Google has a different problem: It’s products and solutions always arrive with an asterisk. A question. Which is, what am I giving up in order to get this thing?

And the answer is always the same, at a high level. We’re giving up some privacy. A piece of ourselves. We’re feeding a monster by giving it a tiny slice of your soul. And we are doing it willingly.

I broached this topic on a recent episode of Windows Weekly, and Leo asked me, pointedly, what the problem was. We know what we’re getting into, after all. This is just the way the world is now.

But we don’t really know what we’re getting into. The unease I feel, the distrust, is not about what I know Google is doing.
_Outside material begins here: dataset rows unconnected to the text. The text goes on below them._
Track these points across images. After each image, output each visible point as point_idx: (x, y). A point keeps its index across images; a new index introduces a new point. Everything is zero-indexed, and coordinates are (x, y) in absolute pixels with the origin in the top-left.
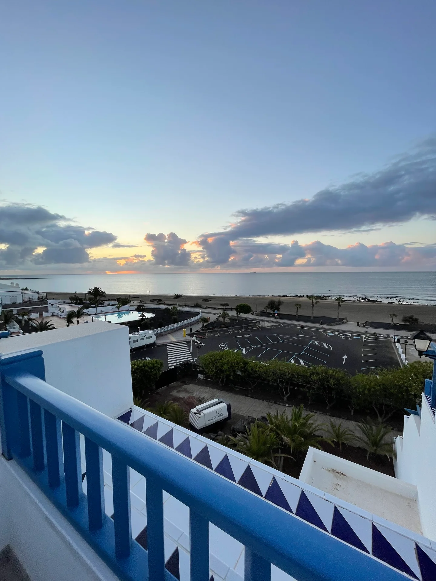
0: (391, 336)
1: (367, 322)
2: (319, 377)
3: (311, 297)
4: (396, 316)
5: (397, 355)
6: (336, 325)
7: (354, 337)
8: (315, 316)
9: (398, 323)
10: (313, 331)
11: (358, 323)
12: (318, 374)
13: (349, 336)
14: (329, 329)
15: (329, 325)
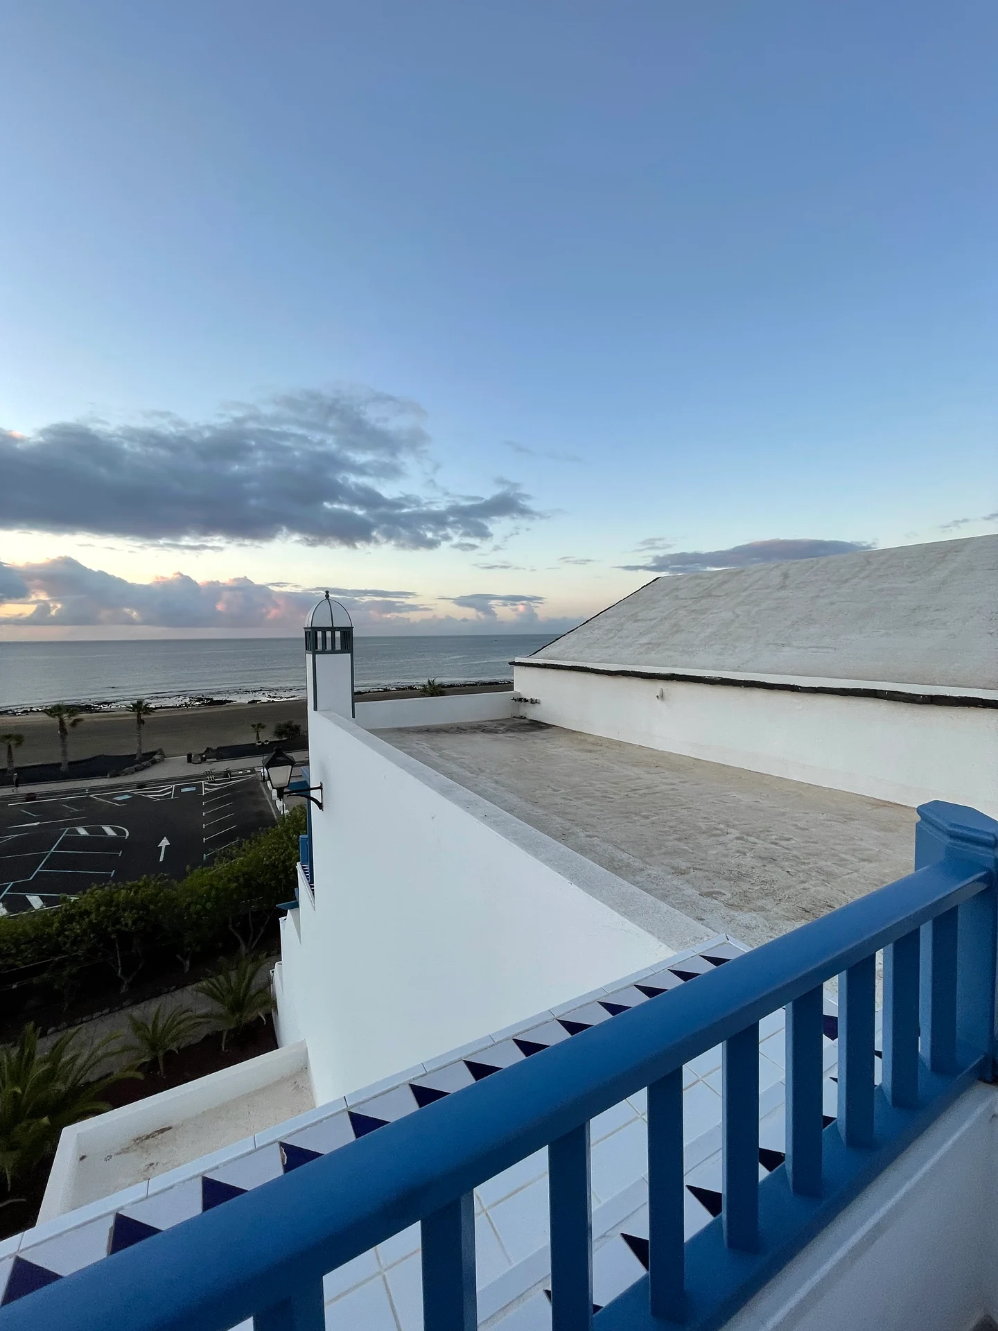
0: (256, 769)
1: (208, 749)
2: (90, 922)
3: (56, 710)
4: (263, 727)
5: (271, 804)
6: (137, 770)
7: (183, 790)
8: (72, 760)
9: (267, 741)
10: (68, 803)
11: (189, 756)
12: (87, 913)
13: (171, 790)
14: (119, 786)
15: (118, 775)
It’s about what I don’t know it’s doing. Google today is like the Microsoft of the late 1990’s and early 2000’s. It’s involved in a lot of bad stuff. And that is only now coming to light.

Google is the company that hid a Google+ security breach that it knew was active for almost three years. It’s the company that lied about its collection of location data, making users believe that when they turned off location tracking that, you know, location tracking was actually turned off. It’s the company that rewarded several executives who were charged with sexual abuse with lucrative exit packages and public statements of support. It is a company, put simply, that none of us should trust.

And yet. We do.

As a technology writer and reviewer, I have an out: I can claim, somewhat accurately, that Google is a fact of life, something I cannot ignore. And that I should support the billions of people who use the company’s various offerings. I can make a similar claim about Apple, another company that drives me crazy, in this case with its faux humility and hubris.

But I’m also a user here. I choose to use Google products and services. They are often so much better than the alternatives that I’d be stupid not to. Round and round we go.

And I can’t resolve this. I recently wrote an article about Microsoft called Integrity because the software giant has changed a lot in the past 15 years or so. I don’t know what it will take for Google to make similar changes. Or what it would take for me to stop being hypocritical about what’s really import and exorcize this demon from my life. But I just can’t do it. And I suspect many of you can’t either.